Frankfurt/Oder Sie kommen von weit her, die Flut zu besehen, und siehe, das Wasser ist sehr groß. Sie flanieren hart am Strom. Bierchen, Wurst vom Grill - ein heiterer Sonntag, denn 6,57 Meter Oderpegel gab's in Frankfurt noch nie. Sie drücken ihre Kameras durch die Sperrgatter und staunen, wie aus der wüsten jungen Seenplatte Bäume und Häuser ragen - gottlob nicht das ihre. Jetzt läßt das dicke Berlin den Camcorder sinken und blökt, Goldkettchen und goldener Humor: Allet jut jewässert!

Auch am "Zentralhotel" leckt schon die Flut. Hier hat der Mann sein Not- und Basislager aufgeschlagen, der einmal Manfred Stolpe als Ministerpräsident von Brandenburg beerben wird. Derzeit ist er Deichgraf - ein Medientitel, der romantisch trifft, wie der Umweltminister Matthias Platzeck momentan regiert.
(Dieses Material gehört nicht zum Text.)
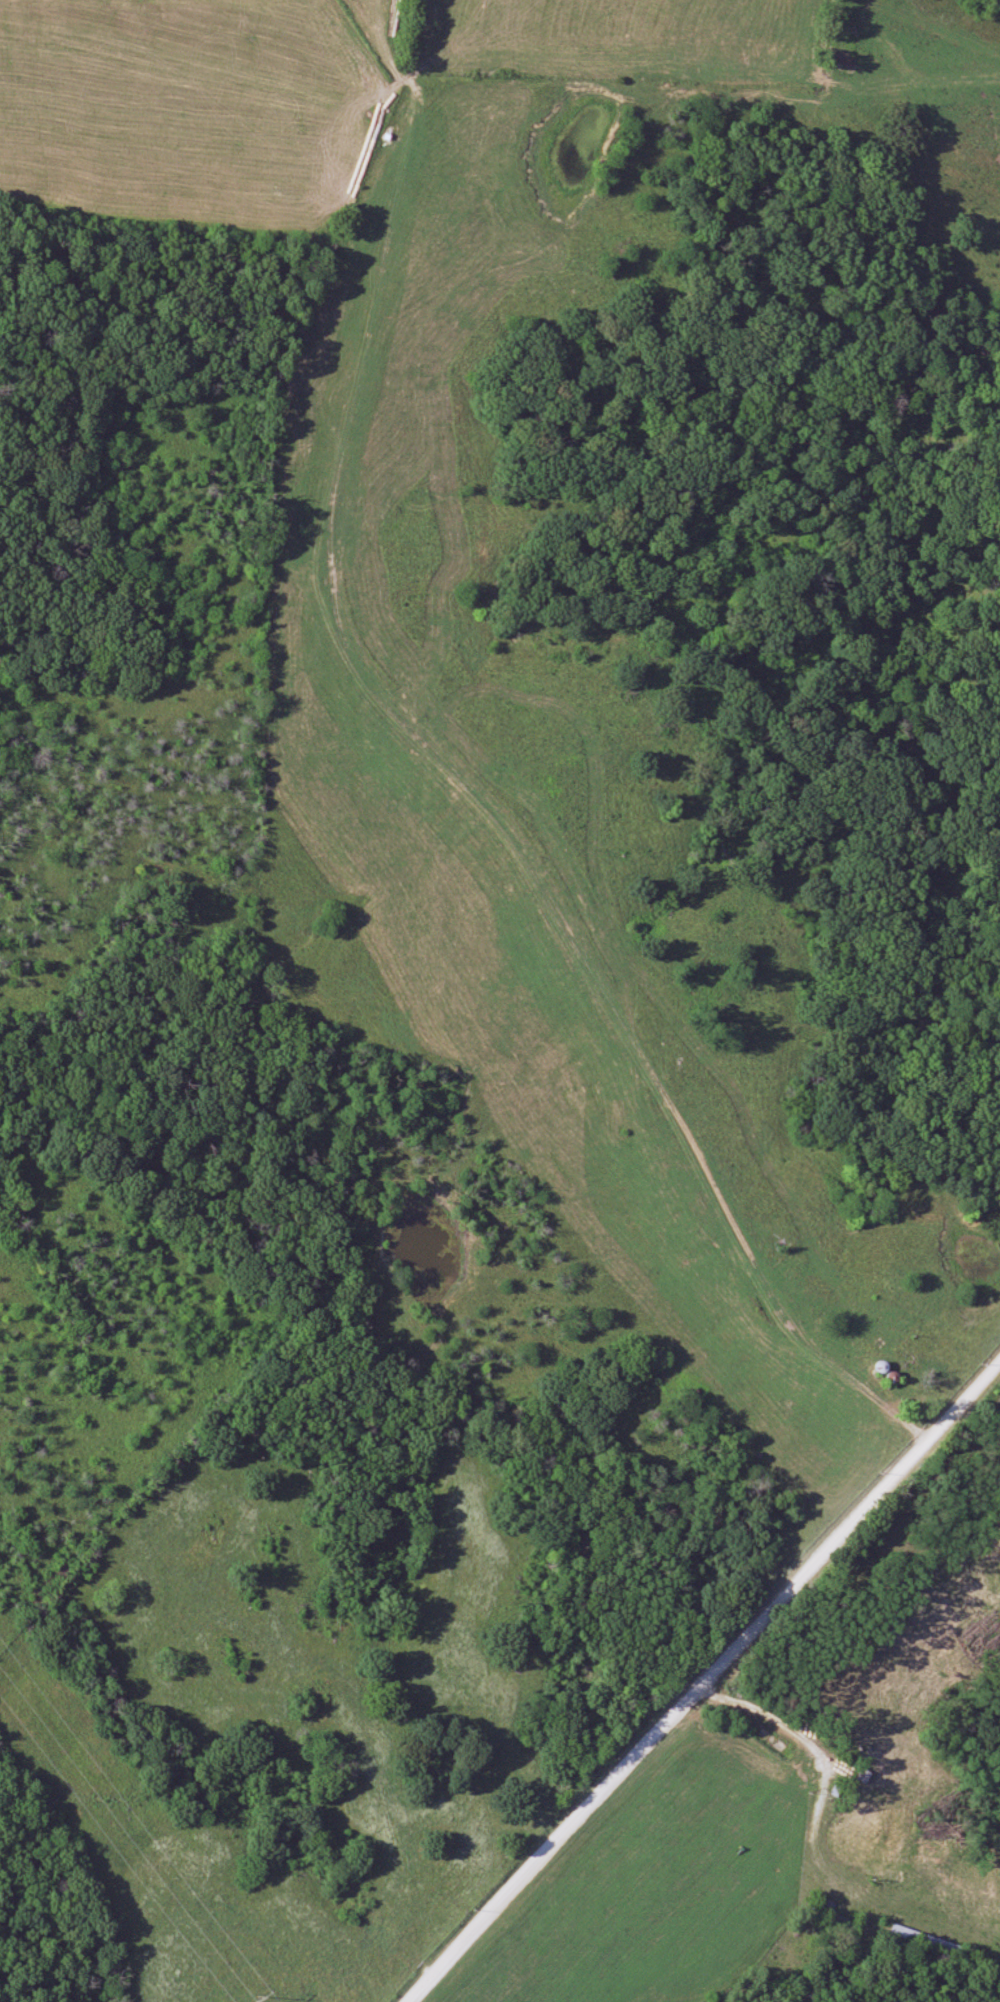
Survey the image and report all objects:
road: (702, 1679)
road: (822, 1761)
crop: (642, 1878)
building: (926, 1941)

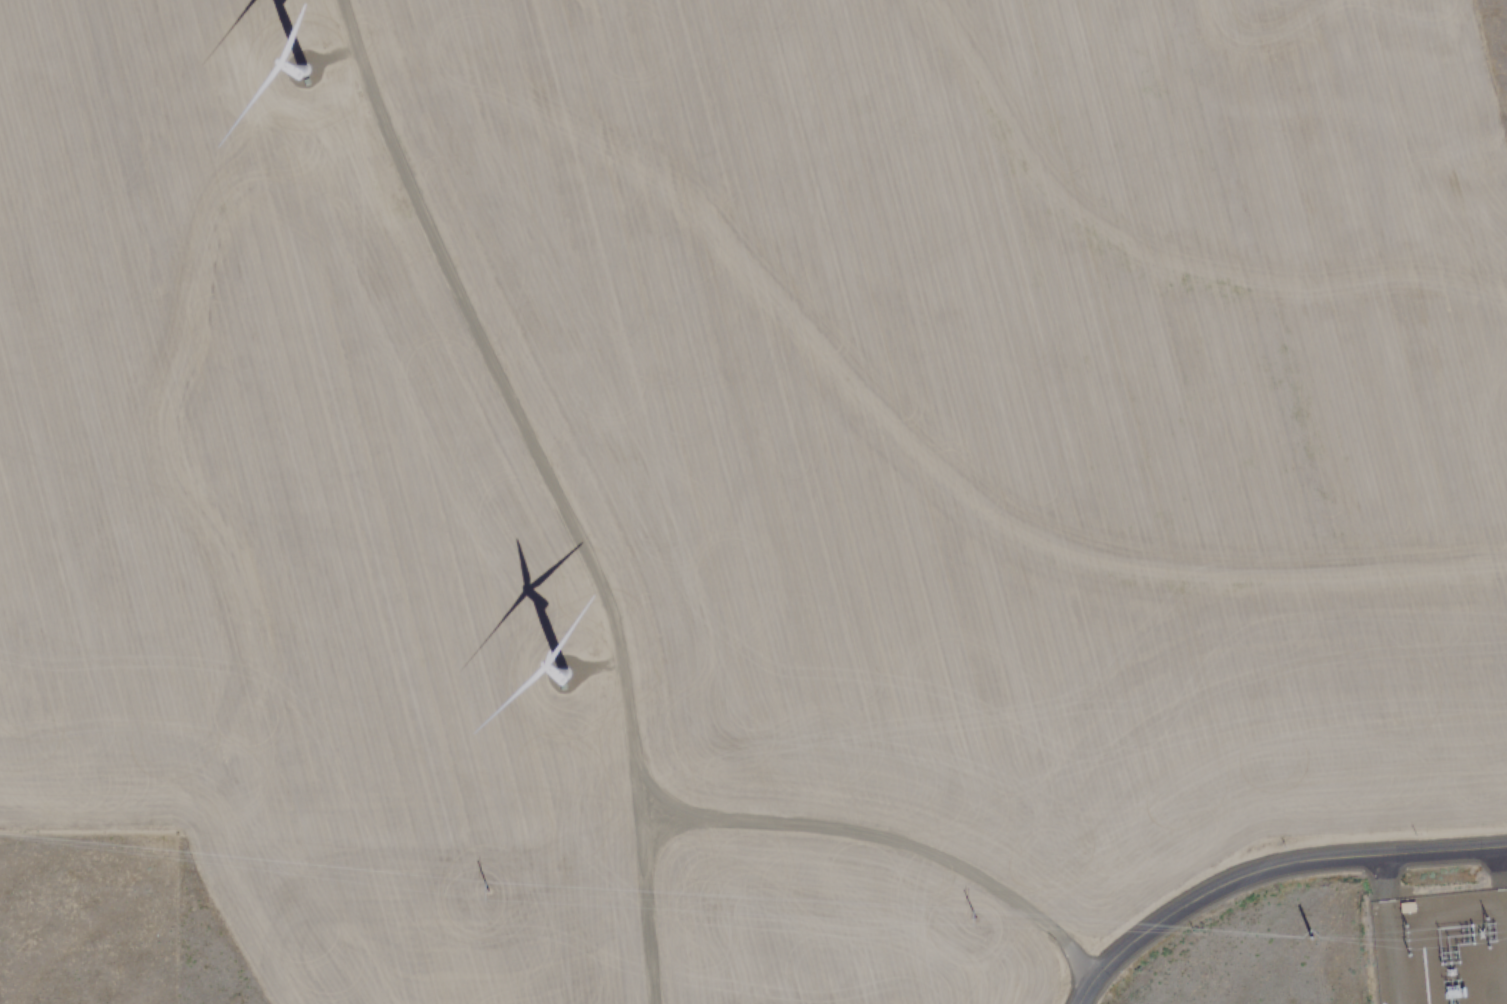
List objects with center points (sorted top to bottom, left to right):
wind turbine: (291, 60)
road: (614, 618)
wind turbine: (553, 664)
road: (1268, 864)
power tower: (485, 883)
power tower: (980, 915)
power tower: (1311, 930)
power substation: (1440, 948)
Seit zwei Wochen kennt ihn Fernseh-Deutschland. Er steht vor den Wassern, er spricht klar und bündig über Hilfe und Gefahr, er sagt "Brieskow-Finkenheerd", "Hohenwutzen", "Ziltendorfer Niederung" mit sachlicher Wärme, daß man merkt: Der kennt, den sorgt das Land.

Platzeck, Urpotsdamer vom Jahrgang 1953, entstammt der DDR-Umweltszene. Am Karl-Marx-Städter Institut für Lufthygiene bekam er Einblick in die verheerenden Zustände. Später war er Umwelthygieniker der Kreis-Energieinspektion Potsdam, wo er 1988 mit Gleichgesinnten die ökologische Bürgerinitiative Argus ins Leben rief. Im Herbst 1989 wurde Platzeck Mitbegründer und Sprecher der Grünen Liga. Er saß am zentralen Runden Tisch, in Modrows Übergangsregierung, in der freien Volkskammer und bis Ende 1990 im Bundestag.

Als die Brandenburger Landtagswahl 1990 zur Ampelkoalition führte, übernahm Platzeck, damals Bündnis 90, das Ministerium für Umwelt, Naturschutz und Raumordnung. Die unübliche Kombination war höchst bedeutsam in den Gründerzeiten kapitalischer Raubritterei. Raumordner Platzeck stellte weite Landesteile unter engen oder weiteren Naturschutz, bremste Highways und Monsterparks, förderte sanften Tourismus und ökologische Landwirtschaft. Er focht - vergeblich - wider das allmächtige Bruderbündnis der westdeutschen Energiekonzerne und -gewerkschaften und entwarf trotzige Pläne lokaler Stromkreisläufe. Dem sorbischen Dorf Horno, das die Rheinbraun-Tochter Laubag gegen Brandenburgs Verfassung wegbaggern will, schien er der beste Freund.

Demut vor der Schöpfung predigte der Heide und Pastorenenkel Platzeck. Die ökologische Krise verbiete es, die Ökonomie weiterhin mit Wachstum zu kurieren. Globale Kostenwahrheit müsse auf den Tisch, nicht immer nur lokalpatriotische Berechnung. Ressourcenbesteuerung kann Lohnkosten senken!

Verzicht muß Wahlkampfthema werden! Und hinfort mit Politikern, die erst zur Wirtschaft rennen, bevor sie den Arm heben!